Terlihat & terdengar, set kendang yang dipakai malam itu memang sedikit berbeda dengan ketika kali terakhir tampil di Bandung. Endang mengkonfirmasi, kali ini memang masih dengan "steman" Sunda, hanya saja, karena tuntutan bermain di nada-nada rendah, pitch-nya diturunkan sehingga diperoleh aksen bass yang lebih boomy. Sayang sekali, "Bright Tomorrows" tidak jadi dimainkan (kalau kita mengintip playlist, lagu itu disiapkan sebagai encore), padahal lagu itu dapat melengkapi keutuhan pernyataan "siapa kami (simakDialog)". Terlebih, setelah dua jam penonton yang letih tentu butuh lagu yang ramah. Ini pernah dibuktikan dengan respon penonton terhadap encore tersebut di panggung Bale Pare terdahulu.

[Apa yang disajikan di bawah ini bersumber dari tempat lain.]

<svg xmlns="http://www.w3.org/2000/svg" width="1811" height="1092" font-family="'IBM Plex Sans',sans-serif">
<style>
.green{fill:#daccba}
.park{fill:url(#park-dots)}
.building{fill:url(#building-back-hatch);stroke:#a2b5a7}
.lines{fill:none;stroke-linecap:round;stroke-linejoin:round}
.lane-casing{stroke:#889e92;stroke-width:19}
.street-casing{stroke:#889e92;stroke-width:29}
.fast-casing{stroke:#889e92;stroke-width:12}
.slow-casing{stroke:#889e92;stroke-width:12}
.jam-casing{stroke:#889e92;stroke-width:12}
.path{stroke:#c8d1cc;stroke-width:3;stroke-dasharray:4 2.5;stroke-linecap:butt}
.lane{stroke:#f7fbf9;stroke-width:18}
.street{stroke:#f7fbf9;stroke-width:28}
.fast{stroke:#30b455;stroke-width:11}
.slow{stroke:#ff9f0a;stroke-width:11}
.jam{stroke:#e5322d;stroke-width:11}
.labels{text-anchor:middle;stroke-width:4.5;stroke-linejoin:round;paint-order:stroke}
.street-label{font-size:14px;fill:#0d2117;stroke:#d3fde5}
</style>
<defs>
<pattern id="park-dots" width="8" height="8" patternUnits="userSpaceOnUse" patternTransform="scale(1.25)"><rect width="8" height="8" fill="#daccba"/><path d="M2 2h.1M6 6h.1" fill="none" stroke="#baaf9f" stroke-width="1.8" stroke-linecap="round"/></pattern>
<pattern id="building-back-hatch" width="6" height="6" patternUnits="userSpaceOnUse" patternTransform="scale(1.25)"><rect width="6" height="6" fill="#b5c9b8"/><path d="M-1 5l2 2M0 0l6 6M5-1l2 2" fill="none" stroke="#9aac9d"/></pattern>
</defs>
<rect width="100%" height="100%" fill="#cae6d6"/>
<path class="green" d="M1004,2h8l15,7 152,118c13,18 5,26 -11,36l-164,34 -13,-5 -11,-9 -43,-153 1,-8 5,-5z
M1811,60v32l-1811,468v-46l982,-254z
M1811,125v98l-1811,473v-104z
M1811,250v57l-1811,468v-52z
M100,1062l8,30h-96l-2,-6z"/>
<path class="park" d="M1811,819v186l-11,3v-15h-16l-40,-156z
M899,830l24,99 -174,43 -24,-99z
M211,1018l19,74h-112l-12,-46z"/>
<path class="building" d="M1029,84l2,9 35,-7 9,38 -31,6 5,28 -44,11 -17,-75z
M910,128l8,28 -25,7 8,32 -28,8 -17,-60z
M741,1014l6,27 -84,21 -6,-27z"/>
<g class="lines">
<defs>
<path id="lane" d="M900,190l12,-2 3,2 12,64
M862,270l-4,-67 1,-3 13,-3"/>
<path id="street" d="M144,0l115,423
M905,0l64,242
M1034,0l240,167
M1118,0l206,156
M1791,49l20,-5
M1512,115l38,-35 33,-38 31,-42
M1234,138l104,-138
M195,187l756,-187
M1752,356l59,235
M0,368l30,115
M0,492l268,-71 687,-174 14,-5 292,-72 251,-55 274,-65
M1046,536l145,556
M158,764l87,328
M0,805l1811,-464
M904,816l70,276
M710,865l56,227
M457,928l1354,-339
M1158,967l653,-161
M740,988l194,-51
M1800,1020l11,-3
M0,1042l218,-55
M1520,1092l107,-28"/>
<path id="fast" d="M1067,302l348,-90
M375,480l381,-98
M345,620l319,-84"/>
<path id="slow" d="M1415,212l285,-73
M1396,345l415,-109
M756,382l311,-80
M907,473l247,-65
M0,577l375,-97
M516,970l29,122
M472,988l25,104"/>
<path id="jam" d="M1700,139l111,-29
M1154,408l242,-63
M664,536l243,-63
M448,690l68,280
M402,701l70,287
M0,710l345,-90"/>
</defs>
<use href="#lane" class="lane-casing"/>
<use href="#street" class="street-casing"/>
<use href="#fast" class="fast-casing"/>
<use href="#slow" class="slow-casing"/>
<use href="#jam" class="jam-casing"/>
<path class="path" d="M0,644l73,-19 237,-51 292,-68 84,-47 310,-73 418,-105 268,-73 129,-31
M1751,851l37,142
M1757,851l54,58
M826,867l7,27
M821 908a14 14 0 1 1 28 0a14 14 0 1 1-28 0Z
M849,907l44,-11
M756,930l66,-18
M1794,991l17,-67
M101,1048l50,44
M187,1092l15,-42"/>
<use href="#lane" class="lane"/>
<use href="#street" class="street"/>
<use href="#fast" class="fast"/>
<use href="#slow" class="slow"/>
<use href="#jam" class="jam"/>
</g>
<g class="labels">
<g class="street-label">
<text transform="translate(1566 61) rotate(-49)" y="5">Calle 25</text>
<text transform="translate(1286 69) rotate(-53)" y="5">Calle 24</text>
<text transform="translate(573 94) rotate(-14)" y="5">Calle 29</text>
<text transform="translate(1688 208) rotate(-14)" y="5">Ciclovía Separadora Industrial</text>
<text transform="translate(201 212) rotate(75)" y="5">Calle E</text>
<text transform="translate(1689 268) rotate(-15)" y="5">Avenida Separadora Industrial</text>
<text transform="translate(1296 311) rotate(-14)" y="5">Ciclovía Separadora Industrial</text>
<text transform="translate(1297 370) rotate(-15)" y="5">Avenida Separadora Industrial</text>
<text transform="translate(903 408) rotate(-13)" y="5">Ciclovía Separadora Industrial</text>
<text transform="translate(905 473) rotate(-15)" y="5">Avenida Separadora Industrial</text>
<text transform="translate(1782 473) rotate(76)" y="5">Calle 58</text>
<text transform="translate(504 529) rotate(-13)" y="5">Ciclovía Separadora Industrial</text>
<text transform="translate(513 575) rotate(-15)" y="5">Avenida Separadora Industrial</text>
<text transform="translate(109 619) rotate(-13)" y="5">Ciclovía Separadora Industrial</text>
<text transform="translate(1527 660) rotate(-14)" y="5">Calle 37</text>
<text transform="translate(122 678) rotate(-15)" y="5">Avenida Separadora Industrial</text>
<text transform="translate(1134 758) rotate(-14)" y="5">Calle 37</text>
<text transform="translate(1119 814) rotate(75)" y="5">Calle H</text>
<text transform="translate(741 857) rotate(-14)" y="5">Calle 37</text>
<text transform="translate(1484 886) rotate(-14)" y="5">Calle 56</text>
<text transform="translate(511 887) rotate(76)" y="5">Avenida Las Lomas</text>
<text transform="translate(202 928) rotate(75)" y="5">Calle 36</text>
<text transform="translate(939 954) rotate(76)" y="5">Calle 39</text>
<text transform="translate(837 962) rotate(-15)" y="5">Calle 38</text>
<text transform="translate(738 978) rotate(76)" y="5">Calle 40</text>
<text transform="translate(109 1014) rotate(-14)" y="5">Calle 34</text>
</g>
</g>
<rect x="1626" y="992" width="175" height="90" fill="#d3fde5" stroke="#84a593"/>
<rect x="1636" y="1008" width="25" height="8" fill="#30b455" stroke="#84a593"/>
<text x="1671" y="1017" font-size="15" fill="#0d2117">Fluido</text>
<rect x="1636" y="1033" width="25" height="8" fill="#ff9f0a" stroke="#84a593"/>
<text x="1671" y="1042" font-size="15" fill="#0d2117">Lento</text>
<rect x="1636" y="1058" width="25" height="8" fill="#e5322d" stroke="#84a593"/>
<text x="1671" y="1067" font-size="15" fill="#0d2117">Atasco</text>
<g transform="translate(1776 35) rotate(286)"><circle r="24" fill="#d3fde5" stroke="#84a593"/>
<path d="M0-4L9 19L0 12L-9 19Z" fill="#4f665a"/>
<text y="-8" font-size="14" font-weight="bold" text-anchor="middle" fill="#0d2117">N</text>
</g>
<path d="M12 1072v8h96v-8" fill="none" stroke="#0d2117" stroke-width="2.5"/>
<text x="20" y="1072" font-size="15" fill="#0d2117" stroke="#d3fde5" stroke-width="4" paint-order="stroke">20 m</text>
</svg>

Wujud kepedulian yang tidak main-main turut diberikan simakDialog dengan menjual pula re-versi "krismon" dari album "Trance/mission" (Rp 25000), serupa dengan packaging "Riza Arshad - Trioscapes" yang juga terjangkau untuk banyak kalangan. Danny Ardiono juga khusus dibawa sebagai sound engineer, salah satu dari sekian perhatian simakDialog terhadap profesionalisme. Masih setia dengan cita-cita memainkan jazz sebagai “orang Indonesia”, Riza tidak keberatan simakDialog dilabeli world music sekalipun. Buatnya, kejujuran permainan masih lebih penting, tidak dipungkirinya: ada perbedaan soal kategorisasi dan kesepakatan label-label seperti itu. Jika kita tidak perlu menyebut adult contemporary progressive jazz, sebut saja terjemahan English simakDialog: to listen carefully to the dialogue.

***

Konser ini diorganisasikan oleh Klab Jazz yang bermula dari aktivitas mingguan Toko Buku Kecil Bandung. Selasar Sunaryo Art Space yang menjadi venue baru kali ini menggelar acara jazz. Pertunjukan berlangsung di udara terbuka Sanggar Luhur - Selasar Sunaryo yang berbentuk amphitheatre. Klab Jazz sendiri tidak bermaksud untuk hanya berhenti di sini, akan dicoba lagi program serupa di masa depan. Opening act yang diundang Klab Jazz pada konser simakDialog ini adalah Krishnan Mohamad Project yang terdiri dari Krishnan Mohamad (acoustic/electric nylon guitar), Nia (violin), Tiwi (vokal, akordeon), dan Hengki (drums).